In Morris v. Morris, 263 N.J. Super. 237 (App. Div. 1993), we concluded that an anti-Lepis clause could be enforceable provided certain conditions were met by the parties. In that case, the parties had executed a property settlement agreement, unlike the situation in this case. Under those circumstances, we held that "the parties can with full knowledge of all present and reasonably foreseeable future circumstances bargain for a fixed payment or establish the criteria for payment to the dependent spouse, irrespective of circumstances that in the usual case would give rise to Lepis modifications of their agreement." Id. at 241.

The agreement in Morris was "explicit that it is not modifiable for any reason except for the husband's physical disability." Id. at 240. The husband suffered a decrease in earnings and sought to modify alimony on that basis. We affirmed the trial court's denial of the husband's application, finding "no great inequity, since each party has the expected benefit and burden of the contract." Id. at 244.

Had these parties executed a property settlement agreement, evidence of their mutual intent to abide by an anti-Lepis clause may well have been established and, therefore, enforceable. Id. at 246. The transcript of the settlement hearing, however, is sufficiently ambiguous to prevent us from making such a finding with any reasonable degree of confidence.

We are satisfied that the discussion of an "anti-Lepis" provision at that hearing was between the judge and counsel. Neither party was ever asked about his/her understanding of the meaning of that term. In fact, when plaintiff was questioned by his attorney about his understanding of the alimony obligation, he was specifically asked whether he understood that "for example" his retirement could constitute a change in circumstances. In short, nothing in the record demonstrates plaintiff's unequivocal waiver of his right to seek a modification of alimony based on circumstances other than his retirement.

Defendant contends that her post-divorce conduct clearly demonstrates the parties' intent to abide by an anti-Lepis clause, as she made no applications for an increase in alimony notwithstanding plaintiff's increased earnings after 1996. We are not convinced, however, that defendant's contention necessarily bars plaintiff from relief. The pertinent inquiry is plaintiff's understanding of the nature of his alimony obligation at the time the parties' settlement was placed on the record in court.

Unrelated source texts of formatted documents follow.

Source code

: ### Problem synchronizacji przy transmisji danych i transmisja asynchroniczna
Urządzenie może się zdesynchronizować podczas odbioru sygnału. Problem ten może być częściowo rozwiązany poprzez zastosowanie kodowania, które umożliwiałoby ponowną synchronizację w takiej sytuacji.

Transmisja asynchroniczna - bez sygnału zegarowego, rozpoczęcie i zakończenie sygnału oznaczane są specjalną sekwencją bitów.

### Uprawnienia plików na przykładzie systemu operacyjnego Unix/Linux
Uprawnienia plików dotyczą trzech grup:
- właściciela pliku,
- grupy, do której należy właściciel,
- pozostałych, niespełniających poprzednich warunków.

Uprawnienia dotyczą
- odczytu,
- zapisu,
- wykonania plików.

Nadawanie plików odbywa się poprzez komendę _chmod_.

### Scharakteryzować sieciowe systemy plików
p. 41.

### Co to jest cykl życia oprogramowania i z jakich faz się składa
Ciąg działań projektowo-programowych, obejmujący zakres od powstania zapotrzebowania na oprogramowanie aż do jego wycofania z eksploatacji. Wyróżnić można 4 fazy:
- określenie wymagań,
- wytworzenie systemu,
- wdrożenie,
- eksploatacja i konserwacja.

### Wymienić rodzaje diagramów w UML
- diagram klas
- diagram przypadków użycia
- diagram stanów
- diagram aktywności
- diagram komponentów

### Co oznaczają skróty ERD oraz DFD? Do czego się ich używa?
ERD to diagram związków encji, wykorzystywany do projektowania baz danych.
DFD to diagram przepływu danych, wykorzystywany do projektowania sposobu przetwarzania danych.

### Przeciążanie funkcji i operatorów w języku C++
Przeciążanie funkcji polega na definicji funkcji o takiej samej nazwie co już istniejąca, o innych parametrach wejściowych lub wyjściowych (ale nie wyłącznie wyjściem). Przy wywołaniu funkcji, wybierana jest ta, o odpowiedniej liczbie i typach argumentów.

We note that plaintiff's certification supporting his motion to modify alimony addressed only the history of the marriage and his financial situations then and now. The fact that plaintiff did not address the "anti-Lepis" issue in his certification indicates to us that neither he nor his attorney anticipated that he would be barred from seeking relief for that reason.

In sum, we concur with plaintiff's contention that his understanding of the non-modifiable nature of his alimony obligation was not clearly demonstrated on the record of the settlement hearing. Therefore, we reverse and remand for a plenary hearing on that issue. We do not address plaintiff's remaining issues; plaintiff will have an opportunity to address the issues of the permanency of his change in earnings and counsel fees if he prevails on remand.

The order of September 26, 2008 is reversed, and the matter is remanded for further proceedings in conformity with this opinion.